By Khandelwal, Nita MD, MS; White, Lindsay PhD, MPH; Curtis, J. Randall MD, MPH; Coe, Norma B. PhD
Critical Care Medicine, June 2019
Objectives: Use of intensive care is increasing in the United States and may be associated with high financial burden on patients and their families near the end of life. Our objective was to estimate out-of-pocket costs in the last year of life for individuals who required intensive care in the months prior to death and examine how these costs vary by insurance coverage.
Design: Observational cohort study using seven waves of post-death interview data (2002–2014).
Participants: Decedents (n = 2,909) who spent time in the ICU at some point between their last interview and death.
Measurements and Main Results: Two-part models were used to estimate out-of-pocket costs for direct medical care and health-related services by type of care and insurance coverage. Decedents with only traditional Medicare fee-for-service coverage have the highest out-of-pocket spending in the last year of life, estimated at $12,668 (95% CI, $9,744–15,592), second to only the uninsured. Medicare Advantage and private insurance provide slightly more comprehensive coverage. Individuals who spend-down to Medicaid coverage have 4× the out-of-pocket spending as those continuously on Medicaid.
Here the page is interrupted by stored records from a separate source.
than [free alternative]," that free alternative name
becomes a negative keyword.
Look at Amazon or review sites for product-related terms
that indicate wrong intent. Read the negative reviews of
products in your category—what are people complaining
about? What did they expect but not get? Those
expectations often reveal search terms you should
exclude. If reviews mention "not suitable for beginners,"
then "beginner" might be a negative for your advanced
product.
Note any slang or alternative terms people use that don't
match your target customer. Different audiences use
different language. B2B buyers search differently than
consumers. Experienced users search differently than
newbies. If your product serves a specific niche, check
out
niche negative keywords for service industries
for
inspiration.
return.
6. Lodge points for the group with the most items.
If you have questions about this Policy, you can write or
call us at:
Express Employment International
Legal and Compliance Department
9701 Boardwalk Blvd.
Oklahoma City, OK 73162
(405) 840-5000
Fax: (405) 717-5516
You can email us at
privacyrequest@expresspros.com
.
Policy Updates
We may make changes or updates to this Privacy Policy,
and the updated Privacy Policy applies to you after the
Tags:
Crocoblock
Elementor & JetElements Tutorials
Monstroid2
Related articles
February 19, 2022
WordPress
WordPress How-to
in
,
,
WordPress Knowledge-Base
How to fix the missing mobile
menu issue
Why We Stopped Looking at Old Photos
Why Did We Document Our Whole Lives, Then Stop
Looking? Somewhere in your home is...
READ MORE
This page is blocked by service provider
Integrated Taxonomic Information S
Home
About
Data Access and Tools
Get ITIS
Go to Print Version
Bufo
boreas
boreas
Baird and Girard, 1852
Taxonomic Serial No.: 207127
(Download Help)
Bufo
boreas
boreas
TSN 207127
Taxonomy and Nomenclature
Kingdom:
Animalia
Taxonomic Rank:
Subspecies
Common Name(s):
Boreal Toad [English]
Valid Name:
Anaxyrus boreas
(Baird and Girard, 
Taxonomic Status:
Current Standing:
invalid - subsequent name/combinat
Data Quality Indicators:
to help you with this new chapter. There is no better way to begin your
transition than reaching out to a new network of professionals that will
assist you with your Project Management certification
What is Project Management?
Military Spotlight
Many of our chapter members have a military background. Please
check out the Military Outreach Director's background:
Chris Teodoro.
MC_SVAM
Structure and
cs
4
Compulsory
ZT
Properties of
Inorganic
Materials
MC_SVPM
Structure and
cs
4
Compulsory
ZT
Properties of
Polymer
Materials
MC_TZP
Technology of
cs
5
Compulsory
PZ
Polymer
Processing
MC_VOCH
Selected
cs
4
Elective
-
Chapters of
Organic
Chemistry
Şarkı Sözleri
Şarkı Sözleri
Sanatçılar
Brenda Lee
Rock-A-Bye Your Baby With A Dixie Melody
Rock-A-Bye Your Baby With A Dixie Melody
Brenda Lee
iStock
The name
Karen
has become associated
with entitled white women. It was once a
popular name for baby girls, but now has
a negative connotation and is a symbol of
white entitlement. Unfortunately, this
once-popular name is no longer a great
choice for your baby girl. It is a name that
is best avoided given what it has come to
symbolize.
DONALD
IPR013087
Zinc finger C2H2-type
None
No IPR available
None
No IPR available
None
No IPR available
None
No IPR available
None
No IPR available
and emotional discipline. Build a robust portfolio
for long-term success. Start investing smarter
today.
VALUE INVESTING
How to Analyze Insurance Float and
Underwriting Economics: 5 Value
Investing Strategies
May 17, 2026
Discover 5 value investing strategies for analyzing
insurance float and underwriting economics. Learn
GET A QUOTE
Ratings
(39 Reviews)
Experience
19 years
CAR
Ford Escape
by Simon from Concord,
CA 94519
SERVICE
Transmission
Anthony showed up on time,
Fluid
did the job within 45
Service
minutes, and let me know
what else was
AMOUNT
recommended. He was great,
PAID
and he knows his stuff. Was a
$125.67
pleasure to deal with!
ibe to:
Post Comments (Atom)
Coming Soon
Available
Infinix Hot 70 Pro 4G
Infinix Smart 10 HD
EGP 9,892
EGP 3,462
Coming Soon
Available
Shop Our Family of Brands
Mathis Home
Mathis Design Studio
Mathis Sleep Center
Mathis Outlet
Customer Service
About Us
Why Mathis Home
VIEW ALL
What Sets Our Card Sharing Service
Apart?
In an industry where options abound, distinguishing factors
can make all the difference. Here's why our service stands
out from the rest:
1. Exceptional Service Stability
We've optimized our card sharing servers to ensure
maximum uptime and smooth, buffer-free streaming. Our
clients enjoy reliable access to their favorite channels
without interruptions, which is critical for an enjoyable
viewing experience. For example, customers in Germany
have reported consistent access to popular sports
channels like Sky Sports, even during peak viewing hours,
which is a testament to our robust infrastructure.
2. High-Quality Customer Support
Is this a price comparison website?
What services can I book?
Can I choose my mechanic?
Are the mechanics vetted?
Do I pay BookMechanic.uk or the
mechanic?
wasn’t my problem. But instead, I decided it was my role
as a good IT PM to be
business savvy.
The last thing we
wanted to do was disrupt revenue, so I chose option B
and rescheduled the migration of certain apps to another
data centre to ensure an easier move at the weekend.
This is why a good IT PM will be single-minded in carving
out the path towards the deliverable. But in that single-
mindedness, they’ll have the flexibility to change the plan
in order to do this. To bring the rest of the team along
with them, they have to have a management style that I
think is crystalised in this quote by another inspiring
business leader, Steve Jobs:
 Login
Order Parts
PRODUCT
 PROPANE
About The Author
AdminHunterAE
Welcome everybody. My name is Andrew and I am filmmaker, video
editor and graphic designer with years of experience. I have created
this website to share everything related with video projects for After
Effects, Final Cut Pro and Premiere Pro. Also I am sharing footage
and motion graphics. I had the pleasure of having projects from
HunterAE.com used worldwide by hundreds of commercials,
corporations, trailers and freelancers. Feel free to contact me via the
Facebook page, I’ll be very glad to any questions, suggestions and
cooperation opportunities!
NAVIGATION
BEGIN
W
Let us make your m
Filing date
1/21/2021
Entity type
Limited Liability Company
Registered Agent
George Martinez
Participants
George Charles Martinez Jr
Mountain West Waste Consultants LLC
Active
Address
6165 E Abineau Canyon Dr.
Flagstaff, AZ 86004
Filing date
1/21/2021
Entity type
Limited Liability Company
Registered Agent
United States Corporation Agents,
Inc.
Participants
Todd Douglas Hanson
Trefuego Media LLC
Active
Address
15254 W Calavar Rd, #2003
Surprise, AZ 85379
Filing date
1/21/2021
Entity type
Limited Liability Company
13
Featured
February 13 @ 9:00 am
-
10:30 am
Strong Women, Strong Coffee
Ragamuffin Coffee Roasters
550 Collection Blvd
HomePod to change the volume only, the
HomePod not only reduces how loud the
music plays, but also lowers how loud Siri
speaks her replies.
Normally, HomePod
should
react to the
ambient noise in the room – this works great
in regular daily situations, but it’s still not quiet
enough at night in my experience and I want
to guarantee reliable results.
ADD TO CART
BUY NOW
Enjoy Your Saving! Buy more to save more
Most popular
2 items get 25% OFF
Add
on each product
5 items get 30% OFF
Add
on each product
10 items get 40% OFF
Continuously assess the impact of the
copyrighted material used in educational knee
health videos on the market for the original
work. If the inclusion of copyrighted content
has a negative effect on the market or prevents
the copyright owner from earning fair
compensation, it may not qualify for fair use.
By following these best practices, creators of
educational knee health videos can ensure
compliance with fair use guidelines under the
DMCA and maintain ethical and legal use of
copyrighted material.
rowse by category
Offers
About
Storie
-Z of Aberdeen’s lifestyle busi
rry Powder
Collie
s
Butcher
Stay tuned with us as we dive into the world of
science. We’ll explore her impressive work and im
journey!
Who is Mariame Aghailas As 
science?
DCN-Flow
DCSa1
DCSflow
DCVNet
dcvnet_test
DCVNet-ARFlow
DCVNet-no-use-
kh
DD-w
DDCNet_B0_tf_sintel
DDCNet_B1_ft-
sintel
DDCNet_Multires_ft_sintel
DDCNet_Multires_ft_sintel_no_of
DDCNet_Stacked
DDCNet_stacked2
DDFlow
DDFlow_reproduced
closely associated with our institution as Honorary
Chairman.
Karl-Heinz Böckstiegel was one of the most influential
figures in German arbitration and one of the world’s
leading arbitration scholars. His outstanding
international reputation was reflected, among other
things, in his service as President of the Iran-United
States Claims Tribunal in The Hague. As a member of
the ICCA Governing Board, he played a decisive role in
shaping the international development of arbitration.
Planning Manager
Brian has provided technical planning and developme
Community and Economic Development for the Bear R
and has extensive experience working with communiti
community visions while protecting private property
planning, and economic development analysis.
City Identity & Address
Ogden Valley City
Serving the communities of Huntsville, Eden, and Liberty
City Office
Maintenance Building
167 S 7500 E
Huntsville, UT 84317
Conclusions: Across all categories of insurance coverage, out-of-pocket spending in the last 12 months of life is high and represents a significant portion of assets for many patients requiring intensive care and their families. Medicare fee-for-service alone does not insulate individuals from the financial burden of high-intensity care, due to lack of an out-of-pocket maximum and a relatively high co-payment for hospitalizations. Medicaid plays an important role in the social safety net, providing the most complete hospital coverage of all the insurance groups, as well as significantly financing long-term care.
By Don McCanne, M.D.
About this great health care financing system we have that several politicians want to protect, as this study shows, “Across all categories of insurance coverage, out-of-pocket spending in the last 12 months of life is high and represents a significant portion of assets for many patients requiring intensive care and their families.” In fact, many end up depleting their assets and go on Medicaid.
We must think that there is something good about having an estate at the end of life since we have public policies that prevent modest estates from being depleted through estate taxes. So why do we tolerate a health care financing system that wipes out assets of those unfortunate enough to require intensive care services in the last year of life?
We’ve long known that Medicare alone was inadequate, but this study shows that all categories of insurance coverage may be inadequate, though adding Medicaid to Medicare provides a safety net but only after the patient’s assets are depleted.
The single payer model of Medicare for All, by covering all essential services and by eliminating out-of-pocket spending, prevents compounding the end of life with financial hardship, not to mention protecting residual assets for the benefit of a surviving partner or progeny.
This may not represent the most pressing need for health care financing reform, but it does represent the fact that we seem to be more concerned about taking care of the insurance industry by continuing to tolerate the hundreds of billions of dollars in administrative waste while continuing to tolerate the patients’ financial hardships that the insurance industry is supposed to prevent.
A Medicare public option would not prevent this since the study shows, “Among insured decedents greater than or equal to 65, those with only Medicare FFS had the highest estimated OOP costs in the last year of life in every cost category except for prescription drugs.” Allowing people to buy into Medicare will not provide adequate protection.
And allowing people to keep their employer-sponsored insurance when 60 million people leave their jobs each year? Come on!
We want real reform that takes care of everyone in a system we can afford – single payer improved Medicare for all.